Sin afectar autoridad alguna, el hombre viejo es el único de los tres que tiene algo que decir, en parte por viejo, y en parte por diablo, al ser de esas gentes que saben cosas.
-A saber quien tiró la semilla en la montaña, pero el bosque creció parejo y así está siempre desde que me acuerdo.
-ƑDesde cuándo? -se hace oír a sus espaldas el hombre joven, apresurado. Por primera vez él, jadeando.
El hombre viejo ni lo piensa. Responde tan rápido que el hombre joven por poco y no escucha.
-Estaba yo chamaquito.
Ya ves, se dice a sí mismo el hombre joven, con desaliento calculado y alivio, este señor nació sabiendo. Veía las cosas desde chamaquito.
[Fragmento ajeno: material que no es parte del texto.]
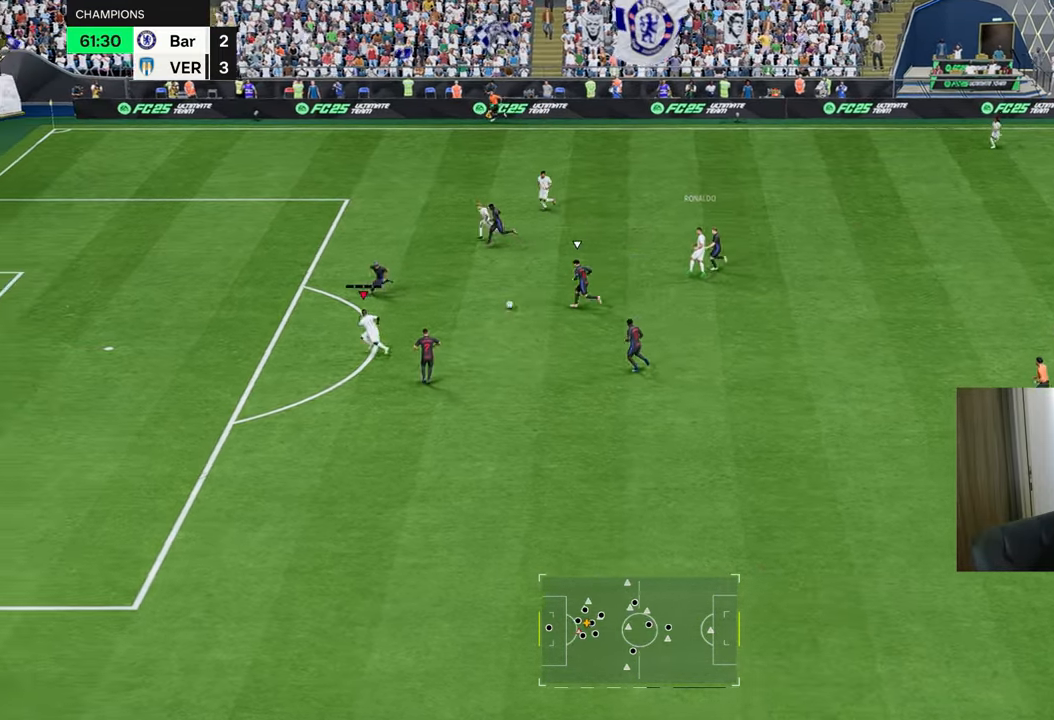
{"buttons": ["CIRCLE", "R1"], "left_stick": "up-left", "right_stick": "center", "events": [[134, "R1", "up"], [401, "CIRCLE", "down"], [401, "R1", "down"], [401, "left_stick", "up-left"]]}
En cambio yo, pasan los años y no se me pega nada de lo que aprendo. Él quisiera ahí dejarla, olvidarse de entender algún día qué es o cómo se llega a la dichosa montaña que a lo mejor ni existe. Pero el hombre joven tiene su propio diablo, que no lo deja, como si su curiosidad superara su inteligencia. Y por eso no para. El curioso siempre encuentra algo, aunque no lo entienda.
Sarafín, que ni habla ni escucha, que tiene cara de ignorarlo todo, sabe de qué van conversando el hombre viejo y el hombre joven, y también sabe lo evidente. Que este campo tristón que trabajan (bueno, Serafín es un decir; él silba) es la montaña de marras. O qué no ven que las bocanadas de luz los atragantan aquí cada mañana, que todo se ve clarito, o se sabe si va a llover, si se mueven las hojas de la arboleda de allá, si pasan los loros, o los zopilotes rondan algún desdichado, si las garzas brincan del potrero, limpias, sin manchas de amarillo como las imagina en sus granos el hombre joven, que como sea ya logró que dos, cuatro, ocho puños cayeran paraditos, como llovidos del filo de un hacha.
El hombre joven piensa en lo que vio esta madrugada al salir: un caracol en la mierda. El hombre viejo habla sin ser escuchado, empuja el instrumento de labrar, suda. Y el cielo azul, aborregado, bien aborregado.